The new bill would adjust the thresholds for distribution-related charges. Currently, the highest level of drug distribution felony applies to a person caught with more than 225 grams of schedule I and II drugs. Under the proposal, that would drop to 50 grams.
The thresholds for the second-highest charge also would drop from 14 grams to 4 grams. (Those distribution charges would still require evidence that the person was selling or planned to distribute the drug.)
The bill also would create new penalties when the distribution of the drug leads to someone’s death, and for the possession of “pill presses” that are used to mix fentanyl with other drugs.
The bill does not include much new money for treatment programs, but they are expected to be expanded with the help of federal money, and perhaps more through the upcoming state budget.
2019 law will continue as a point of debate
The question of what’s driving Colorado's rise in crime has been a major focus at the state legislature this session, and it’s expected to weigh as one of the top issues for campaigns ahead of the upcoming midterm election.
Already, a Republican-aligned political group has announced a $100,000-plus ad buy calling specifically on Gov. Jared Polis and four Democratic lawmakers to “reverse the decriminalization of fentanyl” by changing that 2019 law.
Michael Fields, whose conservative think tank, Advance Colorado Institute, is aligned with the group running the ads, said the new bill doesn’t go far enough and there will be more ads coming.
“Possessing any amount of fentanyl should be a felony because it’s so lethal. Four grams can kill 2,000 people. So, legislators shouldn’t just be working around the edges,” Fields wrote in a text message about the proposed bill.
Garnett and others argue it’s extremely unlikely that someone could get away with a misdemeanor for possessing four grams of pure fentanyl. With that many doses, they say, prosecutors should be able to prove that the person intended to distribute the drug — which remains a felony.
Still, in an earlier interview with CPR News, Denver Police Chief Paul Pazen said that the law was enabling some dealers to get away with misdemeanors.

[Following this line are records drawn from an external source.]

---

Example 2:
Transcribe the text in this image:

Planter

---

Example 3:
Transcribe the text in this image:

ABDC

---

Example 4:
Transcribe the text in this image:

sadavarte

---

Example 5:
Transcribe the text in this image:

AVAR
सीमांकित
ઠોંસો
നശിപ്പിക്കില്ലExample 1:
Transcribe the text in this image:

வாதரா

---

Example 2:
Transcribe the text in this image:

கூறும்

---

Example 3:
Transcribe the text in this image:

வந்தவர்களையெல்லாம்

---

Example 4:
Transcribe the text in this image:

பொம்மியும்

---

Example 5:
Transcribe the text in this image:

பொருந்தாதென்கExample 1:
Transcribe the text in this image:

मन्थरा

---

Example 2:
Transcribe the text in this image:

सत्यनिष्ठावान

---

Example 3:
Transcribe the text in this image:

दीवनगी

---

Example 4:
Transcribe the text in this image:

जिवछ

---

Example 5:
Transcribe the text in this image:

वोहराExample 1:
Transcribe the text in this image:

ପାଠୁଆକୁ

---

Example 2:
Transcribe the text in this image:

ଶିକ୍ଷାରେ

He did not say that dealers were carrying around large amounts of pure fentanyl. Instead, they have made it a practice to carry just under 4 grams of pills containing fentanyl -- typically 35 to 39 pills, or a couple dozen doses -- because they knew they likely wouldn’t face jail time if caught, he said. The 4-gram weight limit applies to any mixture of drugs containing fentanyl.
“They’ve figured this out,” he said at the time. “The leverage that is necessary to address the low-level dealer has been removed … Please tell me what prosecutor takes felonies and misdemeanors and treats them the same because that’s where the point is being missed.”
Pazen’s position on the new bill wasn’t immediately available.
CPR's Allison Sherry contributed to this report.
Editor's Note: This story has been updated to clarify Chief Pazen's comments.